Nyssa can't ski and refuses an offer of cognac (see: 'Black Orchid') - she's unfamiliar with some Earth words, including 'poltergeist' and 'harlot'. The Doctor eats a ham sandwich. With him he carries some 'tea' containing a mild sedative (it's enough to put Alison under). In a golf bag (to match his seventh incarnation's jumper?) he carries tools used to detect energy emissions and psychic phenomena (see 'Technobabble'). Among these are a psi energy scanner and his 'Spillager detector', which is described as resembling 'an umbrella made of neon spaghetti that's been crossed with a phosphorescent jellyfish'. The Doctor keeps the living quarters on the TARDIS unacceptably warm and humid.
Links: Presumably this takes place directly after 'Land of the Dead' (Nyssa says 'it was worse than Alaska' and mentions the Permians and the Xeraphin ('Time Flight')).
Untelevised Adventures: The Spillager Empress recognises the Doctor, suggesting that they may have met before (certainly he would be unlikely to make detection equipment for something he is unfamiliar with).
Location: Tremayne School, the Swiss Alps, December 22nd 1963.

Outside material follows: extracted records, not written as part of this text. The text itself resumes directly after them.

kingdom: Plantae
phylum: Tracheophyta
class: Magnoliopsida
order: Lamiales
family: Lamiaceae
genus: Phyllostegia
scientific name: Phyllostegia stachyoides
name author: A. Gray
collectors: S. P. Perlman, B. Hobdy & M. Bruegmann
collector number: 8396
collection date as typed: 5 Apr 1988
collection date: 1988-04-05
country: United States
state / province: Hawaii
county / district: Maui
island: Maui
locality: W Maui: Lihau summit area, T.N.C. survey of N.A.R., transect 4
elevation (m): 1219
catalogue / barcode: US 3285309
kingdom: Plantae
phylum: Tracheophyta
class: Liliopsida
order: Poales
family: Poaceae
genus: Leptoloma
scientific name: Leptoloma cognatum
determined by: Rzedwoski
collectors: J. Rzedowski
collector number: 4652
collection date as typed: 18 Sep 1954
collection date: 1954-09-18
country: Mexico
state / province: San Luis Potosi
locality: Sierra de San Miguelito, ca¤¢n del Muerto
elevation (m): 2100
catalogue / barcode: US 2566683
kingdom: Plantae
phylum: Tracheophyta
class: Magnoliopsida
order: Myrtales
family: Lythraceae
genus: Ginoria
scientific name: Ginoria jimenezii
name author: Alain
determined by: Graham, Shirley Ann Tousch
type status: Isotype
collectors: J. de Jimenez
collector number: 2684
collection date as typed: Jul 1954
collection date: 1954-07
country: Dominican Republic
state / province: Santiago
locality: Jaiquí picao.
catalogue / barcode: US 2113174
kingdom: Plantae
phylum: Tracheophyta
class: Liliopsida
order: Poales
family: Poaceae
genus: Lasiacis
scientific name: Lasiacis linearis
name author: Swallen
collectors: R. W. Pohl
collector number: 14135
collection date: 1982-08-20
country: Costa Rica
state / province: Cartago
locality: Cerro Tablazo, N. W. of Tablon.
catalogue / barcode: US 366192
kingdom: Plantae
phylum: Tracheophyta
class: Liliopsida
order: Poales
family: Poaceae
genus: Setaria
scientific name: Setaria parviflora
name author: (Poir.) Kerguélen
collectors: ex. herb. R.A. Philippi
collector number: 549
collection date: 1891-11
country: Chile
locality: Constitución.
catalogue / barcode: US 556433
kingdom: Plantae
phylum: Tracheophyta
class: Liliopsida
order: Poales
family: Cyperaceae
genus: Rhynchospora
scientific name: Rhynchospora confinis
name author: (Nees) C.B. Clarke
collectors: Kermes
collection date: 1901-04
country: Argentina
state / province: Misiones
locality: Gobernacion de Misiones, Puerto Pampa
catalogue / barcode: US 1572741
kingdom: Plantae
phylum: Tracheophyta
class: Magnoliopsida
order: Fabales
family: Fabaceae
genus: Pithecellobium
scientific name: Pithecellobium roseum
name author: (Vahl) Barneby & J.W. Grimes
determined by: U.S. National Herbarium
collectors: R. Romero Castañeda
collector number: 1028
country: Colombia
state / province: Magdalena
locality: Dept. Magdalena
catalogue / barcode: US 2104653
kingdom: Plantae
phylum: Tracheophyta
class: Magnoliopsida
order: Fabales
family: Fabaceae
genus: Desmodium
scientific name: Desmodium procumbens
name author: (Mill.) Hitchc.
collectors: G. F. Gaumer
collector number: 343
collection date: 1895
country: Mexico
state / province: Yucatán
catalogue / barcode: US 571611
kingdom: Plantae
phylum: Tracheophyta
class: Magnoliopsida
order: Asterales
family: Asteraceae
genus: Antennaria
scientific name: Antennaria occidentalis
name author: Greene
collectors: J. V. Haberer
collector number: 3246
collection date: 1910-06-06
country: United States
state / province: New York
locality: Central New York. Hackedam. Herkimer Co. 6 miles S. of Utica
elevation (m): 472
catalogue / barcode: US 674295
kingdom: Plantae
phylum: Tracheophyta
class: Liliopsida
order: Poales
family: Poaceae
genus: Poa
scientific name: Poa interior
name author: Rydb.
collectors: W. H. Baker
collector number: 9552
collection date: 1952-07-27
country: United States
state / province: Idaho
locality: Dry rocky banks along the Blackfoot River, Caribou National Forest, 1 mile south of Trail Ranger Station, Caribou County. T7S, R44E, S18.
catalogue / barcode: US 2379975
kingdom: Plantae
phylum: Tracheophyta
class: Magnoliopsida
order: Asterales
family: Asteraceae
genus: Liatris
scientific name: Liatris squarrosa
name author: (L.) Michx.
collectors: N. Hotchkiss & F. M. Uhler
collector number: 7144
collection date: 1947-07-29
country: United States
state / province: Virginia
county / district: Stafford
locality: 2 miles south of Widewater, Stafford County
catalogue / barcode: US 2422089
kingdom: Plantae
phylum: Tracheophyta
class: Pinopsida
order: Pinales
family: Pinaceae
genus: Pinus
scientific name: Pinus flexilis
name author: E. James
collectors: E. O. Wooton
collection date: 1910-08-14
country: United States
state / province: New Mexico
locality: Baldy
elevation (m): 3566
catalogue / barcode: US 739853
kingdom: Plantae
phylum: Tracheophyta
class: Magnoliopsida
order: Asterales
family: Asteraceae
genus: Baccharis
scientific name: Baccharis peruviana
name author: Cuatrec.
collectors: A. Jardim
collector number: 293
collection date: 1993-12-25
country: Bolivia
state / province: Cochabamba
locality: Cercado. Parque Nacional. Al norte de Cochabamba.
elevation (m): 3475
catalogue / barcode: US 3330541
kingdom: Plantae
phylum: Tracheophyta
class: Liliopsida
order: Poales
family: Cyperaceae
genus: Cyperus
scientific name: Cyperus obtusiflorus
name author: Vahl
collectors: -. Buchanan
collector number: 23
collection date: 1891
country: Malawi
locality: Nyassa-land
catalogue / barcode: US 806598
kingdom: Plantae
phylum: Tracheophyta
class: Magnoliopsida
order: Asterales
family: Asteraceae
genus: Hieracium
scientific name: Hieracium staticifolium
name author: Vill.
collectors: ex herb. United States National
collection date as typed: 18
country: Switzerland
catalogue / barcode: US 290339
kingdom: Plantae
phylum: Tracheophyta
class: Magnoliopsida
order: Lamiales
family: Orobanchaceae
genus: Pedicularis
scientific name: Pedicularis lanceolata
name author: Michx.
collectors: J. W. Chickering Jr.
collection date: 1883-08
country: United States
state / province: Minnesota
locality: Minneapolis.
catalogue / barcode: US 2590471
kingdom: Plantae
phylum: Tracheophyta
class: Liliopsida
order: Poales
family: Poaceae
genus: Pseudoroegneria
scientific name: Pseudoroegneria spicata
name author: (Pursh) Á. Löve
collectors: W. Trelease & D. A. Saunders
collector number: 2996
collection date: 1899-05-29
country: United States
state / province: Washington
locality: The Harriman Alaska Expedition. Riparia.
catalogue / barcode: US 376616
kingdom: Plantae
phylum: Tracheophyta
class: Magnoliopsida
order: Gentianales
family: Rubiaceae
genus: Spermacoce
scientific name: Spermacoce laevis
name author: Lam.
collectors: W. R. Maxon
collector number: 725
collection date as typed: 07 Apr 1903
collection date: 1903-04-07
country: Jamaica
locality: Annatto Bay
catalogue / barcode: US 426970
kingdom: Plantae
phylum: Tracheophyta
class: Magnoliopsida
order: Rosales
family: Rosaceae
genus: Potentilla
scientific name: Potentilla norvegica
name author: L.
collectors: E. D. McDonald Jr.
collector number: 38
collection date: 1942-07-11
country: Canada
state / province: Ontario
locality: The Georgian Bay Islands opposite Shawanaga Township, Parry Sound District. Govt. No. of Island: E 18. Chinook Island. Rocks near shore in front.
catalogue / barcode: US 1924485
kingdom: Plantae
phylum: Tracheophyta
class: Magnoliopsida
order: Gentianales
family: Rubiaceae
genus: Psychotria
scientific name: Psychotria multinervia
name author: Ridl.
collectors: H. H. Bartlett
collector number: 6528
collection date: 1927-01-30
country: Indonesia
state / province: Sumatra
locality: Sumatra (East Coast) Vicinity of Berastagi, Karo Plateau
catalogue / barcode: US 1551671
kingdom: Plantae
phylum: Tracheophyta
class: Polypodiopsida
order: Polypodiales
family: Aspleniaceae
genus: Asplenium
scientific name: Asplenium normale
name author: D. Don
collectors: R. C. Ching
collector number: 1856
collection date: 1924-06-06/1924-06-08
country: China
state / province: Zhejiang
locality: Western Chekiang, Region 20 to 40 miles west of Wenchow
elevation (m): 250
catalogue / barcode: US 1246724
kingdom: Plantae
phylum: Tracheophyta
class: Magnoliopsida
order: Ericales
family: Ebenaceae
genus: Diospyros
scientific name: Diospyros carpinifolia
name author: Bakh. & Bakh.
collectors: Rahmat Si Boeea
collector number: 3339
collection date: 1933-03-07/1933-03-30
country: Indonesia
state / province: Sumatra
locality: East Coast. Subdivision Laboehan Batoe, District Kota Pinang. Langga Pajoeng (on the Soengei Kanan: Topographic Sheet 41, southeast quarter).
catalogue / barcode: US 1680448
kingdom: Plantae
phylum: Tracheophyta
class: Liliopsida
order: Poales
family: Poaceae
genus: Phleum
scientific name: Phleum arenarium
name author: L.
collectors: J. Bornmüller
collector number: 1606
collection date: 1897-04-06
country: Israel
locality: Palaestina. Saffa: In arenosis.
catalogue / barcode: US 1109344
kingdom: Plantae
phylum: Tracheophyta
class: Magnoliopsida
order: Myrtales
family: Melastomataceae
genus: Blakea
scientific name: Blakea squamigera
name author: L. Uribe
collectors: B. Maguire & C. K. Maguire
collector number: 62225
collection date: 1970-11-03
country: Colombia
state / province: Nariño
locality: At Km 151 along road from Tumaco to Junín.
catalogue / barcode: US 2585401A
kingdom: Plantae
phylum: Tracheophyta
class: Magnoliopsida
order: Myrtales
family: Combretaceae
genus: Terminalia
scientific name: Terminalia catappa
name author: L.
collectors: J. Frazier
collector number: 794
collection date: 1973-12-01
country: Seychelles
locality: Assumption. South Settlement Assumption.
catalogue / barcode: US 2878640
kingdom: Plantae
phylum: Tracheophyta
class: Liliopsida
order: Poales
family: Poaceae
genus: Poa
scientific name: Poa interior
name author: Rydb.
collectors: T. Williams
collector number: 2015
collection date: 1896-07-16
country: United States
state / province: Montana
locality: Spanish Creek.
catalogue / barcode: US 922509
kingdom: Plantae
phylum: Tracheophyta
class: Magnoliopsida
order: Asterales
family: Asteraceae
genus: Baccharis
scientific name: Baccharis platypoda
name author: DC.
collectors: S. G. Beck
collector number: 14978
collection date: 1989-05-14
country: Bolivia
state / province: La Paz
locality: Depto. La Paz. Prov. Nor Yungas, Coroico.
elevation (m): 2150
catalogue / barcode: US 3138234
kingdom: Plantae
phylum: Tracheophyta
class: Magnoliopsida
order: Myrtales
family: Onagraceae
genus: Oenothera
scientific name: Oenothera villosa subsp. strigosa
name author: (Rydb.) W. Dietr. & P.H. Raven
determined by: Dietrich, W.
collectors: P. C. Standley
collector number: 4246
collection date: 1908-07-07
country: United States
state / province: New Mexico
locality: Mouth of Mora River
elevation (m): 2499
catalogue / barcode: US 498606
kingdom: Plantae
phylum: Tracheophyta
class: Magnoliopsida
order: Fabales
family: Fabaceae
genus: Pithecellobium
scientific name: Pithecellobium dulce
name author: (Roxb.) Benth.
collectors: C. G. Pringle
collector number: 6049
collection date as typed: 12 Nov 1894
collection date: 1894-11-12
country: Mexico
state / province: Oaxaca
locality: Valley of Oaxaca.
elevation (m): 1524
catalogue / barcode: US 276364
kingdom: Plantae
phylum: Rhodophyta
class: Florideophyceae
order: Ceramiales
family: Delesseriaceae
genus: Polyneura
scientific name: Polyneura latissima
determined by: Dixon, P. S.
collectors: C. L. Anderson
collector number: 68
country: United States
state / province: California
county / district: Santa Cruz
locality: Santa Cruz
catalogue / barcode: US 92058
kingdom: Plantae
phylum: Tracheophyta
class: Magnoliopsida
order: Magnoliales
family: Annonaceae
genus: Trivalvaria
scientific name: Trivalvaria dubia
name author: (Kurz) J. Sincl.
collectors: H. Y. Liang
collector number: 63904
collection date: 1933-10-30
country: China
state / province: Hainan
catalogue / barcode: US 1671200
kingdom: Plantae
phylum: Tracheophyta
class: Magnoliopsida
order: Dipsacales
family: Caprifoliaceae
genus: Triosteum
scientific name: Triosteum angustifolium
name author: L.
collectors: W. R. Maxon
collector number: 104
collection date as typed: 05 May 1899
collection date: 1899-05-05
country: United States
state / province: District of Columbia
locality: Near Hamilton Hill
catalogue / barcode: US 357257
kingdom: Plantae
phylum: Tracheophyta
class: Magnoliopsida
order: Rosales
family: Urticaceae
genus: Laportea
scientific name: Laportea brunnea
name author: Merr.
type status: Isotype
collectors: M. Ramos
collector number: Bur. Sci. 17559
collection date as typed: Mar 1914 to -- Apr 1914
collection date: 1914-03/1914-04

The Bottom Line: A novel and, at times, unnerving poltergeist adventure framed within a rare first person monologue. Some departures feature, notably in Davison's slightly less straight-laced Doctor and a travel weary (or should that be wary?) Nyssa. Perhaps most atypical for its era, the Doctor takes quite some time to finally make his entrance. The performances on the whole are very good, although the one deceased character leans towards caricature, and as in 'Phantasmagoria', the real villains tend to upset the spirit (ouch! - sorry) of the story.